Zebras and Aardvarks

August 25th, 2008 at 03:02 UTC by Richard Clayton

We all know that different people get different amounts of email “spam“. Some of these differences result from how careful people have been in hiding their address from the spammers — putting it en claire on a webpage will definitely improve your chances of receiving unsolicited email.

However, it turns out there’s other effects as well. In a paper I presented last week to the Fifth Conference on Email and Anti-Spam (CEAS 2008), I showed that the first letter of the local part of the email address also plays a part.

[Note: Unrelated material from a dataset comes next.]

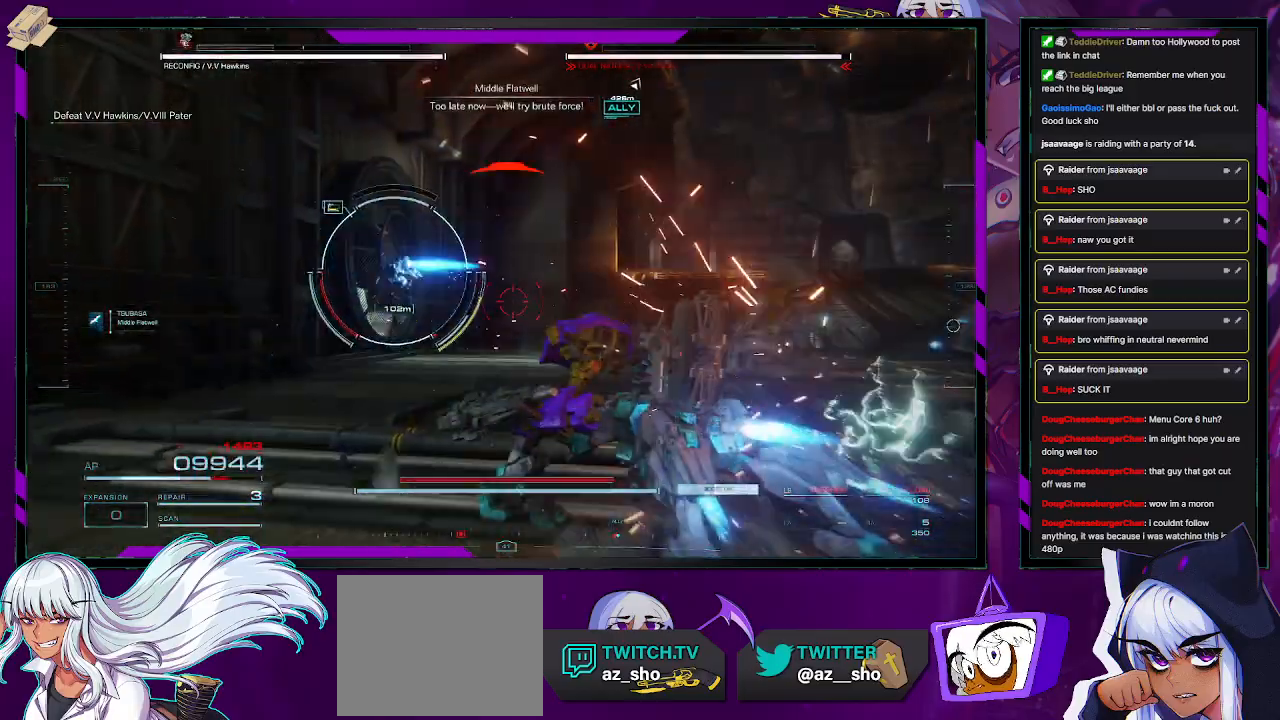
{"dt_ms": 500, "buttons": ["R2"], "left_stick": "up", "right_stick": "center", "events": [[117, "L1", "up"], [133, "left_stick", "left"], [133, "right_stick", "left"], [300, "right_stick", "center"], [350, "R2", "up"], [350, "left_stick", "up-left"], [433, "R2", "down"], [450, "left_stick", "up"]]}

Incoming email to Demon Internet where the email address local part (the bit left of the @) begins with “A” (think of these as aardvarks) is almost exactly 50% spam and 50% non-spam. However, where the local part begins with “Z” (zebras) then it is about 75% spam.

However, if one only considers “real” aardvarks and zebras, viz: where a particular email address was legitimate enough to receive some non-spam email, then the picture changes. If one treats an email address as “real” if there’s one non-spam email on average every second day, then real aardvarks receive 35% spam, but real zebras receive only 20% spam.

The most likely reason for these results is the prevalence of “dictionary” or “Rumpelstiltskin” attacks (where spammers guess addresses). If there are not many other zebras, then guessing zebra names is less likely.

Aardvarks should consider changing species — or asking their favourite email filter designer to think about how this unexpected empirical result can be leveraged into blocking more of their unwanted email.

[[[ ** Note that these percentages are way down from general spam rates because Demon rejects out of hand email from sites listed in the PBL (which are not expected to send email) and greylists email from sites in the ZEN list. This reduces overall volumes considerably -- so YMMV! ]]]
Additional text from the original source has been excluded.